Extracted text —
"""
KARACHI (May 17 2006): The Standard Chartered Bank (SCB) has initialled an agreement with a Saudi combine to acquire 66 percent of its shares in the Pakistani listed Union Bank Limited for 513.76 million dollars.

The, deal upon conclusion, will be the biggest yet purchase in Pakistan's banking history. The Aga Khan Fund was the first to purchase 51 percent stake in Habib Bank for 400.95 million dollars.

SCB is the biggest foreign owned banking entity having 45 branches in 10 Pakistani cities. The acquisition of 338 million shares of Union Bank at 1.52 dollars per share will enable SCB to extend its Pakistan network to 24 cities. The Union Bank has 65 branches in Pakistan and two branches overseas.

After intimation for the intended sale is cleared by the State Bank of Pakistan, a team from SCB will commence due diligence exercise at Union Bank. Upon completion of the exercise, the sale-purchase agreement will be signed between the two parties.

UNION BANK: Former Prime Minister Nawaz Sharif's government had granted banking licence to a Lahore businessman, Nasim Saigol, along with nine licences to other private sector groups to re-enter banking in 1989. Saigol Family had a major stake in United Bank Limited which was nationalised by Zulfiqar Ali Bhutto's PPP regime on January 1 1974.

In its first inspection of Bank of Punjab – as a scheduled bank – SBP inspectors detected a loan against the sponsors shares of Union Bank. Under SBP rules pledging of sponsor's shares in banks to obtain loans was disallowed, and SBP ordered the Saigol family to sell its managing stakes in Union Bank.

Dr Abdullah Basudaan, of Saudi Arabia, having investment in Pakistan in the chemical field (Nimer Chemicals) bought the 51 percent sponsor's stake for 12 million dollars and lodged the same in SBP in 1999. The balance sheet of Union Bank was 233 million dollars (Rs 14 billion) at the time.

In 2000 Pakistan's leading consumer banker, Shaukat Tarin, became the Chairman of the Bank. The bank not only acquired the franchise to market American Express Card (despite Amexco's presence in Pakistan), but soon went on a expansion spree. Tarin acquired the three branches of Bank of America for another 12 million dollars and also later acquired the branch network of Emirates Bank in Pakistan for 6 million dollars.

Under Tarin's leadership, Union became a major force in consumer banking with balance sheet base of over 2 billion dollars (Rs 122 billion), a growth of 45 percent in one year with advances and deposits increasing by 26 and 40 percent respectively and annualised earnings depicting a rise of 35 percent.

However, last year major differences emerged between the Saudi owners and the management on expenditure. The expense-to-revenue ratio was 47 percent in 2005.

Dr Abdullah's group and associates had increased their stakes from 51 percent to 74 percent to improve their voting strength for amalgamation of Bank of America's branch network. Later, the group reduced its stake by selling 8 percent shares for 12 million dollars. If this deal goes through, the group, in a span of six years, would manage to earn 28 times of the original investment, besides obtaining yearly dividends.
"""
Extracted data —
"""
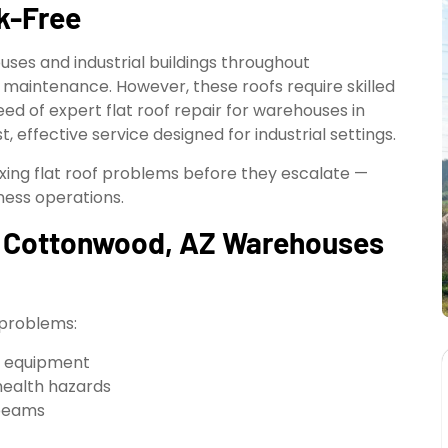
ak-Free
uses and industrial buildings throughout
f maintenance. However, these roofs require skilled
need of expert flat roof repair for warehouses in
, effective service designed for industrial settings.
ixing flat roof problems before they escalate —
iness operations.
in Cottonwood, AZ Warehouses
 problems:
l equipment
health hazards
 beams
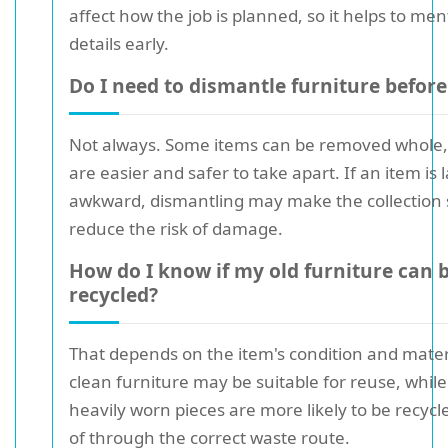
affect how the job is planned, so it helps to me
details early.
Do I need to dismantle furniture before
Not always. Some items can be removed whole,
are easier and safer to take apart. If an item is 
awkward, dismantling may make the collection
reduce the risk of damage.
How do I know if my old furniture can 
recycled?
That depends on the item's condition and materi
clean furniture may be suitable for reuse, whi
heavily worn pieces are more likely to be recycl
of through the correct waste route.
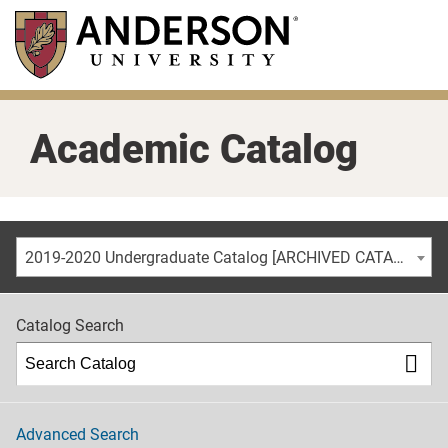
Skip
to
main
content
Academic Catalog
2019-2020 Undergraduate Catalog [ARCHIVED CATALOG]
Catalog Search
Advanced Search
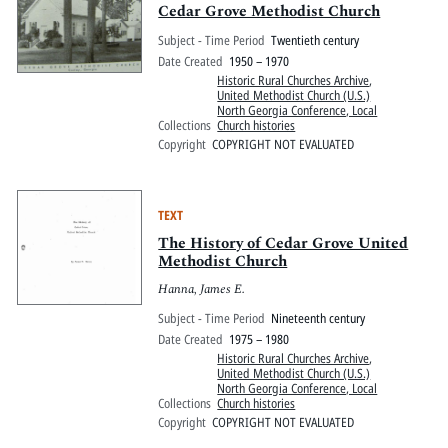
Cedar Grove Methodist Church
Subject - Time Period
Twentieth century
Date Created
1950 – 1970
Historic Rural Churches Archive
,
United Methodist Church (U.S.)
North Georgia Conference, Local
Collections
Church histories
Copyright
COPYRIGHT NOT EVALUATED
TEXT
The History of Cedar Grove United
Methodist Church
Hanna, James E.
Subject - Time Period
Nineteenth century
Date Created
1975 – 1980
Historic Rural Churches Archive
,
United Methodist Church (U.S.)
North Georgia Conference, Local
Collections
Church histories
Copyright
COPYRIGHT NOT EVALUATED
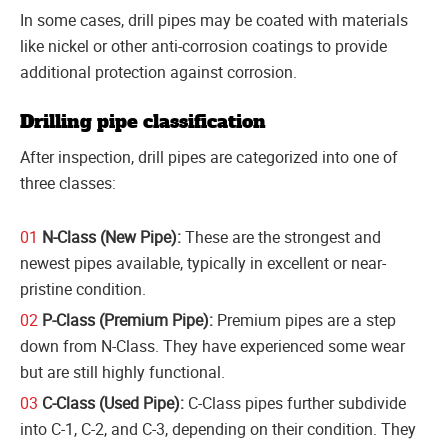
In some cases, drill pipes may be coated with materials
like nickel or other anti-corrosion coatings to provide
additional protection against corrosion.
Drilling pipe classification
After inspection, drill pipes are categorized into one of
three classes:
N-Class (New Pipe):
These are the strongest and
newest pipes available, typically in excellent or near-
pristine condition.
P-Class (Premium Pipe):
Premium pipes are a step
down from N-Class. They have experienced some wear
but are still highly functional.
C-Class (Used Pipe):
C-Class pipes further subdivide
into C-1, C-2, and C-3, depending on their condition. They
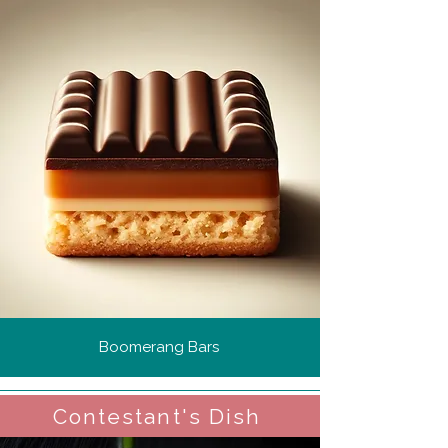
Boomerang Bars
Contestant's Dish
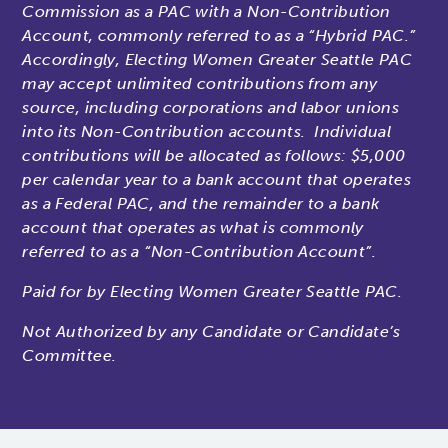
Commission as a PAC with a Non-Contribution
Account, commonly referred to as a “Hybrid PAC.”
Accordingly, Electing Women Greater Seattle PAC
may accept unlimited contributions from any
source, including corporations and labor unions
into its Non-Contribution accounts. Individual
contributions will be allocated as follows: $5,000
per calendar year to a bank account that operates
as a Federal PAC, and the remainder to a bank
account that operates as what is commonly
referred to as a “Non-Contribution Account”.
Paid for by Electing Women Greater Seattle PAC.
Not Authorized by any Candidate or Candidate’s
Committee.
"""
What this exercise asks —
**1.** Rewrite the passage of the Union Bank article starting at "After intimation for" and ending at "in Union Bank.", replacing "inspectors" with "examiners".
**2.** Put the lines of the records starting at the line that contains "In some cases, drill" and ending at the line that contains "Contestant's Dish" into a numbered list, leaving out blank lines and the pictures.

Outputs for the tasks —
**1.**
After intimation for the intended sale is cleared by the State Bank of Pakistan, a team from SCB will commence due diligence exercise at Union Bank. Upon completion of the exercise, the sale-purchase agreement will be signed between the two parties.

UNION BANK: Former Prime Minister Nawaz Sharif's government had granted banking licence to a Lahore businessman, Nasim Saigol, along with nine licences to other private sector groups to re-enter banking in 1989. Saigol Family had a major stake in United Bank Limited which was nationalised by Zulfiqar Ali Bhutto's PPP regime on January 1 1974.

In its first inspection of Bank of Punjab – as a scheduled bank – SBP examiners detected a loan against the sponsors shares of Union Bank. Under SBP rules pledging of sponsor's shares in banks to obtain loans was disallowed, and SBP ordered the Saigol family to sell its managing stakes in Union Bank.

**2.**
1. In some cases, drill pipes may be coated with materials
2. like nickel or other anti-corrosion coatings to provide
3. additional protection against corrosion.
4. Drilling pipe classification
5. After inspection, drill pipes are categorized into one of
6. three classes:
7. N-Class (New Pipe):
8. These are the strongest and
9. newest pipes available, typically in excellent or near-
10. pristine condition.
11. P-Class (Premium Pipe):
12. Premium pipes are a step
13. down from N-Class. They have experienced some wear
14. but are still highly functional.
15. C-Class (Used Pipe):
16. C-Class pipes further subdivide
17. into C-1, C-2, and C-3, depending on their condition. They
18. Boomerang Bars
19. Contestant's Dish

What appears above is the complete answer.